Question

Given below are two statements : one is labelled as Assertion (A) and the other is labelled as Reason (R). Assertion (A) : The wavelength of radiation is displaced as temperature changes, but the product of wavelength and temperature remains constant. Reason (R) : Wien's Law is a special case of Planck's radiation law in the region of longer wavelength. In the light of the above statements, choose the most appropriate answer from the options given below :

• A. Both (A) and (R) are correct and (R) is the correct explanation of (A)
• B. Both (A) and (R) are correct but (R) is not the correct explanation of (A)
• C. (A) is correct but (R) is not correct
• D. (A) is not correct but (R) is correct

Hint:

Remember the "W" in Wien's for "Wave" (Short Wave). Wien's law fails at long wavelengths, which led to the "Ultraviolet Catastrophe" that Planck eventually solved.

Answer 1

The Correct Option is C

Concept:
• Wien's Displacement Law: $\lambda_{max} T = b$ (constant).
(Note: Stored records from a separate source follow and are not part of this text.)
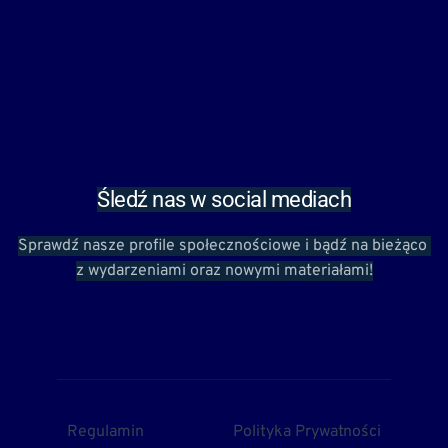
Śledź nas w social mediach
Sprawdź nasze profile społecznościowe i bądź na bieżąco 
z wydarzeniami oraz nowymi materiałami!
Regulamin
Polityka Prywatności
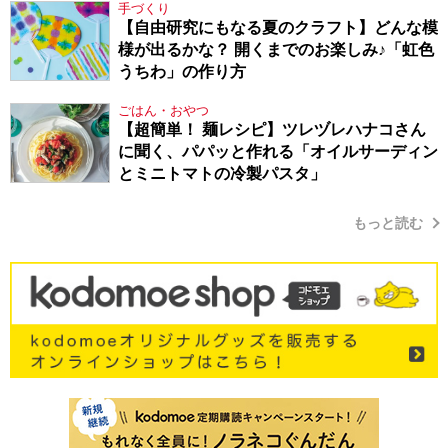
手づくり
【自由研究にもなる夏のクラフト】どんな模
様が出るかな？ 開くまでのお楽しみ♪「虹色
うちわ」の作り方
ごはん・おやつ
【超簡単！ 麺レシピ】ツレヅレハナコさん
に聞く、パパッと作れる「オイルサーディン
とミニトマトの冷製パスタ」
もっと読む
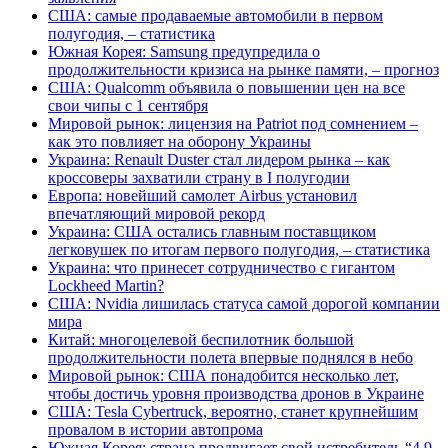
США: самые продаваемые автомобили в первом
полугодия, – статистика
Южная Корея: Samsung предупредила о
продолжительности кризиса на рынке памяти, – прогноз
США: Qualcomm объявила о повышении цен на все
свои чипы с 1 сентября
Мировой рынок: лицензия на Patriot под сомнением –
как это повлияет на оборону Украины
Украина: Renault Duster стал лидером рынка – как
кроссоверы захватили страну в I полугодии
Европа: новейший самолет Airbus установил
впечатляющий мировой рекорд
Украина: США остались главным поставщиком
легковушек по итогам первого полугодия, – статистика
Украина: что принесет сотрудничество с гигантом
Lockheed Martin?
США: Nvidia лишилась статуса самой дорогой компании
мира
Китай: многоцелевой беспилотник большой
продолжительности полета впервые поднялся в небо
Мировой рынок: США понадобится несколько лет,
чтобы достичь уровня производства дронов в Украине
США: Tesla Cybertruck, вероятно, станет крупнейшим
провалом в истории автопрома
Южная Корея: страна продвигает свой истребитель “4,9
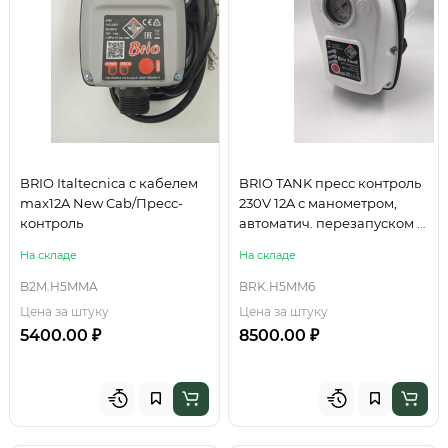
BRIO Italtecnica с кабелем
BRIO TANK пресс контроль
max12A New Cab/Пресс-
230V 12A с манометром,
контроль
автоматич. перезапуском и
резервуаром
На складе
На складе
B2M.H5MMA
BRK.H5MM6
Цена за штуку
Цена за штуку
5400.00 ₽
8500.00 ₽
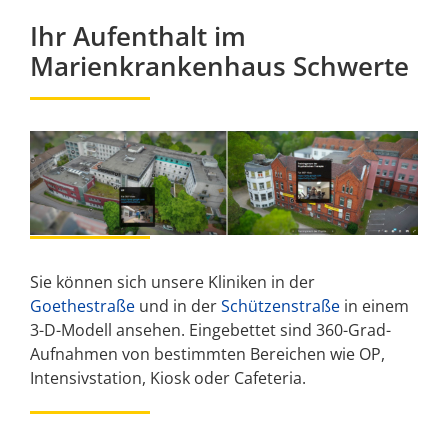
Ihr Aufenthalt im
Marienkrankenhaus Schwerte
Sie können sich unsere Kliniken in der
Goethestraße
und in der
Schützenstraße
in einem
3-D-Modell ansehen. Eingebettet sind 360-Grad-
Aufnahmen von bestimmten Bereichen wie OP,
Intensivstation, Kiosk oder Cafeteria.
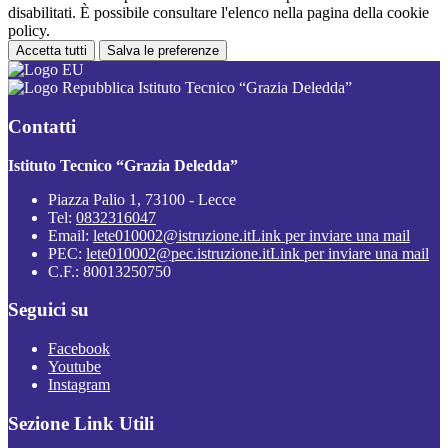
disabilitati. È possibile consultare l'elenco nella pagina della cookie
policy.
Accetta tutti
Salva le preferenze
Istituto Tecnico “Grazia Deledda”
Contatti
Istituto Tecnico “Grazia Deledda”
Piazza Palio 1, 73100 - Lecce
Tel:
0832316047
Email:
lete010002@istruzione.it
Link per inviare una mail
PEC:
lete010002@pec.istruzione.it
Link per inviare una mail
C.F.: 80013250750
Seguici su
Facebook
Youtube
Instagram
Sezione Link Utili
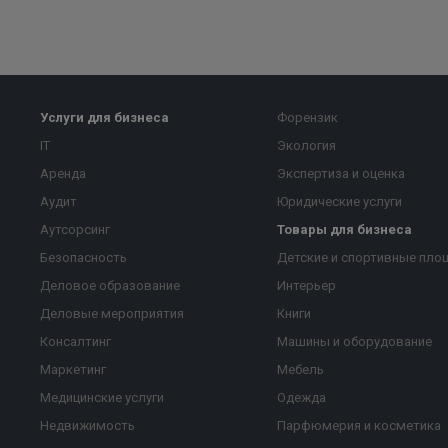
Услуги для бизнеса
Форензик
IT
Экология
Аренда
Экспертиза и оценка
Аудит
Юридические услуги
Аутсорсинг
Товары для бизнеса
Безопасность
Детские и спортивные пло
Деловое образование
Интерьер
Деловые мероприятия
Книги
Консалтинг
Машины и оборудование
Маркетинг
Мебель
Медицинские услуги
Одежда
Недвижимость
Парфюмерия и косметика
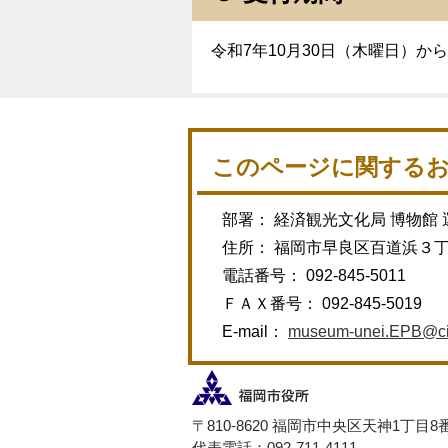
令和7年10月30日（木曜日）か
このページに関する
部署： 経済観光文化局 博物館 
住所： 福岡市早良区百道浜３
電話番号： 092-845-5011
ＦＡＸ番号： 092-845-5019
E-mail：
museum-unei.EPB@city
〒810-8620 福岡市中央区天神1丁目8
代表電話：092-711-4111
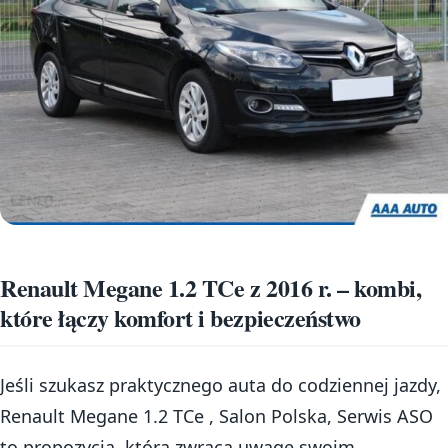
Renault Megane 1.2 TCe z 2016 r. – kombi,
które łączy komfort i bezpieczeństwo
Jeśli szukasz praktycznego auta do codziennej jazdy,
Renault Megane 1.2 TCe , Salon Polska, Serwis ASO
to propozycja, która zwraca uwagę swoim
This states that the peak wavelength is inversely proportional to temperature.
• Planck's Law: Describes the spectral density of electromagnetic radiation at all wavelengths.

Step 1: Evaluate Assertion (A).
The statement correctly describes Wien's Displacement Law: as $T$ increases, $\lambda_{max}$ decreases (displaces), but the product $\lambda_{max}T$ is constant. Thus, (A) is correct.

Step 2: Evaluate Reason (R).
Wien's Law is derived from Planck's Law in the region of short wavelengths (or high frequencies). In contrast, the Rayleigh-Jeans Law is the special case for longer wavelengths. Since the reason specifies "longer wavelength" for Wien's Law, (R) is incorrect.